I propose this as a lightweight initial “quick win” in achieving the 80/20 rule especially if we want to reduce the tech infrastructure burden initially (as is often the case) while troubleshooting quality and scaling up, before building what would be far larger features.
Having quick win milestones is ideal in software development of customer-facing apps like this for multiple reasons (reliable fallback if you need to pivot without wasting budget/effort, fast feedback on how people utilise and respond to a video product) so you are able to adapt as necessary early (it’s taken as a rule in software development that changes get more expensive the later you make them).
I love your idea as I’m a big fan of more video integration in dating apps. I personally prefer to see a video of someone before meeting up.
Reasons a lot of people are more comfortable meeting up once they’ve seen a video of someone:
A rough guage of physical attraction
A safeguard against being catfished
Body language compatibility, as non-verbal communication makes up the vast majority of our communication with people in person
Camera quality vs Lossy Compression
You mentioned that smartphones don't have great front cameras. The technology on them has actually greatly improved - they can even be used up to a semi-professional or professional capacity - quite a lot of professional YouTubers use phone cameras for vlogging.
A friend of mine who is a cameraperson and studied filmography was explaining this to me when I was considering setting up my own youtube channel on a budget.
The main limiting factor when recording is more often sound recording and also having sufficient lighting where you record. I go into more detail on microphones for different sound recording needs depending in this discussion on portable soundproof coverings.

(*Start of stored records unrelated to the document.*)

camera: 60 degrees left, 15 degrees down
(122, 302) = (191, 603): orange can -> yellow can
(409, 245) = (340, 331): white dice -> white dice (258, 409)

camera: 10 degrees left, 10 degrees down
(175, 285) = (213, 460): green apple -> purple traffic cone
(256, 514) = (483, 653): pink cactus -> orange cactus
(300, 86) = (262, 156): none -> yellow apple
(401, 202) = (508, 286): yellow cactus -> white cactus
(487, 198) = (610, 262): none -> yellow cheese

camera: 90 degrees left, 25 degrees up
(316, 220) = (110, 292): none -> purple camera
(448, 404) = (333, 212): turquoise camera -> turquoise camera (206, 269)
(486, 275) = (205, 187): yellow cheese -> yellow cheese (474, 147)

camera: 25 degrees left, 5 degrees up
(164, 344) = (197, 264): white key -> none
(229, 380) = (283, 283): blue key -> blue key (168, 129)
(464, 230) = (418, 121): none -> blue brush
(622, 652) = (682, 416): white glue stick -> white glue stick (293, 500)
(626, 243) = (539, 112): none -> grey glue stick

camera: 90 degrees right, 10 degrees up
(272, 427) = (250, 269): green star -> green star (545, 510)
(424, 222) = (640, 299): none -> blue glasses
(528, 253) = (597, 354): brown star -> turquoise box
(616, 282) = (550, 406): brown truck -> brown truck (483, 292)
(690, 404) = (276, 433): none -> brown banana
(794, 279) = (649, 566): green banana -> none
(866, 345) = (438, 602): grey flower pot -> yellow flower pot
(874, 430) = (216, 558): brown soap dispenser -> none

It’s most likely the graininess you experienced in video call or sending videos is due to the lossy compression (which I also discuss in that above link though from a sound point of view), not the camera itself. (As an experiment, try video calling on different chat platforms to see the different compressions in action - I prefer to call friends on Google Duo over Telegram for this reason.)
This is because communications apps often prioritise handling multiple calls and maintaining connectivity over call quality as both compete for bandwidth when streaming, and similarly with file uploads prefer uploading smaller files over big ones.
Thus even if you’re able to get a professionally done video to upload as a file rather than doing a call you the app itself must not severely compress the file otherwise your efforts would be wasted. I suspect this is why many dating apps now have Instagram integration as they do not want to be bothered with managing photo and video quality when there are apps that do it better.
The solution to video, “personal” touch and quality:
My suggestion as a “quick win” is to allow people to send video notes as DMs. Grindr is an example of a dating app that already has this - there is the option to have video calls but also to send a short video note, similarly to what you can do on Telegram with either voice or video.
This is a quick, easy mechanism to reassure someone that they are talking to a real person who recorded them a personalised video responding to one of their questions, which also encourages platform safety.
Sending a video note is less pressure than a call. People can send a video note when they’re ready or make themselves look presentable, move to a better location or opt-out if they’re not up for it, which all reduce the pressure, time sensitivity and performance anxiety of taking calls, yet at the same time still give a more “natural” and personal sense to the interaction due to it being directed specifically at the person they’re talking to.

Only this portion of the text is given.